EXERCISE DESCRIPTION:
Nothing but the lines from the one with "brightfield microscopy of" down to the one with "gland was stained" should be returned, exactly and with both ends included, from the material below.

RECORDED INFORMATION:
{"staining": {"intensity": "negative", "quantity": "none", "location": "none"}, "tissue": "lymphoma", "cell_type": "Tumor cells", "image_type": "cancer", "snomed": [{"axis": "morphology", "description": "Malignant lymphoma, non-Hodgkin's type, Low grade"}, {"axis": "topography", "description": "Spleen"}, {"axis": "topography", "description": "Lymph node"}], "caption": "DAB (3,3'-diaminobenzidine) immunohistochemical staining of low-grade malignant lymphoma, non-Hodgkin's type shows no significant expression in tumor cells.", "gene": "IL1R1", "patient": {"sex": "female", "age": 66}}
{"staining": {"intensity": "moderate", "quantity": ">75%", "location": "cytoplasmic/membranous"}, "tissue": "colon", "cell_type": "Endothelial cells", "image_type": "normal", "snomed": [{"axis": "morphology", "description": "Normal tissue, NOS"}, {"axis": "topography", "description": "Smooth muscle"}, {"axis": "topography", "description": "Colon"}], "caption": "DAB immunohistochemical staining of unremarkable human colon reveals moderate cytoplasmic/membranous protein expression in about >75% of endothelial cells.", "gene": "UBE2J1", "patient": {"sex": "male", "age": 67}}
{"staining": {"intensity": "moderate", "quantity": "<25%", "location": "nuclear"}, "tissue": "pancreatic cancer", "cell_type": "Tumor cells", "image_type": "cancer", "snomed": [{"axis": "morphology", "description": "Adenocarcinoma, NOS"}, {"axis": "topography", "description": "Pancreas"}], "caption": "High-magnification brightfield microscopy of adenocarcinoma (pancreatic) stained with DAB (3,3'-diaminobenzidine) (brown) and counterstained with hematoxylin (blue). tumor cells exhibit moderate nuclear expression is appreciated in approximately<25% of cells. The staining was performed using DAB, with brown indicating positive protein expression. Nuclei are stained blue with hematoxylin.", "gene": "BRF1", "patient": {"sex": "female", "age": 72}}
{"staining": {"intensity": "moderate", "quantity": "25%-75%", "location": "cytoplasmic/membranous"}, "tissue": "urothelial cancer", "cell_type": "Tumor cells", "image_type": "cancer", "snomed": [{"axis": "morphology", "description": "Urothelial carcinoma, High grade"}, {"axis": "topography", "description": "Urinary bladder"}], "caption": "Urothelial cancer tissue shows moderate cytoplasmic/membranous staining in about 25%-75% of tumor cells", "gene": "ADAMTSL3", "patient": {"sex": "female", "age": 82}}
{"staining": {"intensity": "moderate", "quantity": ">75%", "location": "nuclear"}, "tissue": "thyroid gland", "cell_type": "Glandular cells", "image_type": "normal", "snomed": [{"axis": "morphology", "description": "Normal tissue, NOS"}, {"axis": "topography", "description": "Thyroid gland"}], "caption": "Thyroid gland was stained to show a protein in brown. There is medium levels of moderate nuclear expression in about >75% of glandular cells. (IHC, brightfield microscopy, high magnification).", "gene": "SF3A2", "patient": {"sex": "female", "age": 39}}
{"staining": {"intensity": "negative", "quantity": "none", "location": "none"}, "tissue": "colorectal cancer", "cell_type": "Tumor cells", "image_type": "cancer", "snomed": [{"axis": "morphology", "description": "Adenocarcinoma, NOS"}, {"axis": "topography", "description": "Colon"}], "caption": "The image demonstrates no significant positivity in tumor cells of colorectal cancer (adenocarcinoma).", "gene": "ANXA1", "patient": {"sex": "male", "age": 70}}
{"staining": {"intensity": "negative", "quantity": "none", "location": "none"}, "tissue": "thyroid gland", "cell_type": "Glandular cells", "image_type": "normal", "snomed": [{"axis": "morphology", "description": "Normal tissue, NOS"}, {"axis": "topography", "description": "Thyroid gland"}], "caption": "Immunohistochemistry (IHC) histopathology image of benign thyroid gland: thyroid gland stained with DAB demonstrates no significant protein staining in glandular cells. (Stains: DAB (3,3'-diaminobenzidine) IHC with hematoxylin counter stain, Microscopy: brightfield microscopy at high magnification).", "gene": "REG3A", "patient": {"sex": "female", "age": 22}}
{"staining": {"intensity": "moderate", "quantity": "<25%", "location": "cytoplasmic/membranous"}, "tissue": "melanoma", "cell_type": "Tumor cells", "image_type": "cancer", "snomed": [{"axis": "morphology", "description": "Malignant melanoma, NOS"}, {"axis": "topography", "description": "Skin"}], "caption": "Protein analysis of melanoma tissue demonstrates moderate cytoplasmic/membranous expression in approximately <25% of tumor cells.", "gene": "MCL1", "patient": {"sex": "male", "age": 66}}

RESPONSE:
{"staining": {"intensity": "moderate", "quantity": "<25%", "location": "nuclear"}, "tissue": "pancreatic cancer", "cell_type": "Tumor cells", "image_type": "cancer", "snomed": [{"axis": "morphology", "description": "Adenocarcinoma, NOS"}, {"axis": "topography", "description": "Pancreas"}], "caption": "High-magnification brightfield microscopy of adenocarcinoma (pancreatic) stained with DAB (3,3'-diaminobenzidine) (brown) and counterstained with hematoxylin (blue). tumor cells exhibit moderate nuclear expression is appreciated in approximately<25% of cells. The staining was performed using DAB, with brown indicating positive protein expression. Nuclei are stained blue with hematoxylin.", "gene": "BRF1", "patient": {"sex": "female", "age": 72}}
{"staining": {"intensity": "moderate", "quantity": "25%-75%", "location": "cytoplasmic/membranous"}, "tissue": "urothelial cancer", "cell_type": "Tumor cells", "image_type": "cancer", "snomed": [{"axis": "morphology", "description": "Urothelial carcinoma, High grade"}, {"axis": "topography", "description": "Urinary bladder"}], "caption": "Urothelial cancer tissue shows moderate cytoplasmic/membranous staining in about 25%-75% of tumor cells", "gene": "ADAMTSL3", "patient": {"sex": "female", "age": 82}}
{"staining": {"intensity": "moderate", "quantity": ">75%", "location": "nuclear"}, "tissue": "thyroid gland", "cell_type": "Glandular cells", "image_type": "normal", "snomed": [{"axis": "morphology", "description": "Normal tissue, NOS"}, {"axis": "topography", "description": "Thyroid gland"}], "caption": "Thyroid gland was stained to show a protein in brown. There is medium levels of moderate nuclear expression in about >75% of glandular cells. (IHC, brightfield microscopy, high magnification).", "gene": "SF3A2", "patient": {"sex": "female", "age": 39}}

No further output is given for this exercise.